Things to do –
1. Return the part of the text on redirecting OpenStreetMap tiles from "However, you might" to "[3] for Firefox.", copied word for word.
2. Put this sentence from the text on redirecting OpenStreetMap tiles into French: "You can redirect requests to one of OpenStreetMap's tile layers to go to your server instead."

Text shown –
However, you might want to see your tiles in place of one of the layers on "OpenStreetMap.org". You can redirect requests to one of OpenStreetMap's tile layers to go to your server instead. It's possible to do this because when you're browsing the map at osm.org, it's your web browser, not the osm.org web server, that sends out requests for tiles. The layer that you replace should support the same zoom levels as your tile server, and obviously it helps if it's a layer that you don't use much. In my case I've replaced the Humanitarian tiles, which works for me because:

  • They are the layer I use least (now that MQ Open has gone).
  • The zoom levels are 0-20, the same as my tiles.

Probably the easiest way to do this is via a browser extension, such as "Switcheroo" [2] for Google Chrome or "Redirector" [3] for Firefox.

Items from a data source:
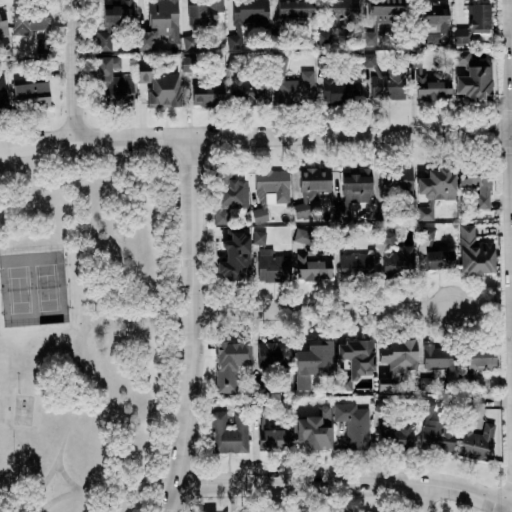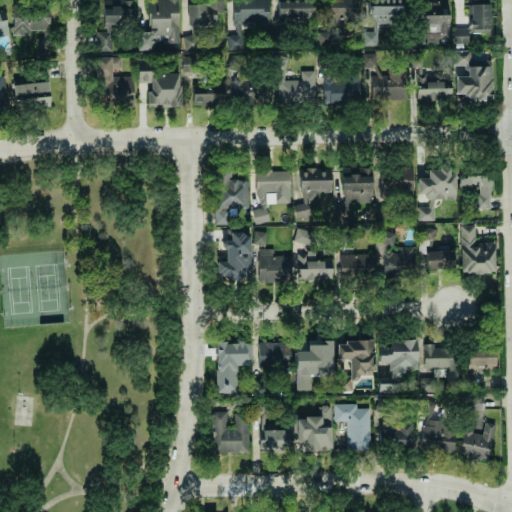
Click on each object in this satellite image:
building: (295, 8)
road: (512, 9)
building: (381, 17)
building: (246, 18)
building: (479, 18)
building: (338, 20)
building: (29, 21)
building: (113, 21)
building: (159, 23)
building: (199, 23)
building: (3, 25)
building: (460, 35)
building: (41, 44)
building: (461, 57)
building: (188, 63)
road: (71, 70)
building: (384, 80)
building: (112, 81)
building: (476, 81)
building: (161, 88)
building: (298, 88)
building: (339, 88)
building: (430, 89)
building: (3, 93)
building: (30, 93)
building: (207, 94)
road: (255, 137)
road: (96, 155)
building: (396, 181)
building: (314, 182)
building: (478, 184)
building: (355, 185)
building: (434, 189)
building: (269, 191)
building: (230, 197)
building: (301, 210)
building: (302, 235)
building: (259, 237)
building: (386, 237)
building: (433, 251)
building: (475, 252)
building: (235, 256)
building: (399, 261)
building: (355, 264)
building: (272, 266)
building: (312, 266)
park: (33, 289)
road: (323, 308)
road: (194, 311)
road: (135, 314)
park: (95, 324)
road: (85, 332)
building: (272, 352)
building: (357, 357)
building: (481, 358)
building: (441, 360)
building: (312, 362)
building: (396, 363)
building: (229, 364)
building: (343, 379)
building: (354, 424)
building: (268, 431)
building: (313, 431)
building: (435, 432)
building: (229, 433)
building: (394, 433)
road: (348, 481)
road: (106, 493)
road: (177, 497)
road: (427, 497)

Responses per task –
1.
However, you might want to see your tiles in place of one of the layers on "OpenStreetMap.org". You can redirect requests to one of OpenStreetMap's tile layers to go to your server instead. It's possible to do this because when you're browsing the map at osm.org, it's your web browser, not the osm.org web server, that sends out requests for tiles. The layer that you replace should support the same zoom levels as your tile server, and obviously it helps if it's a layer that you don't use much. In my case I've replaced the Humanitarian tiles, which works for me because:

  • They are the layer I use least (now that MQ Open has gone).
  • The zoom levels are 0-20, the same as my tiles.

Probably the easiest way to do this is via a browser extension, such as "Switcheroo" [2] for Google Chrome or "Redirector" [3] for Firefox.

2. Vous pouvez rediriger les requêtes destinées à l'une des couches de tuiles d'OpenStreetMap pour qu'elles aillent plutôt vers votre serveur.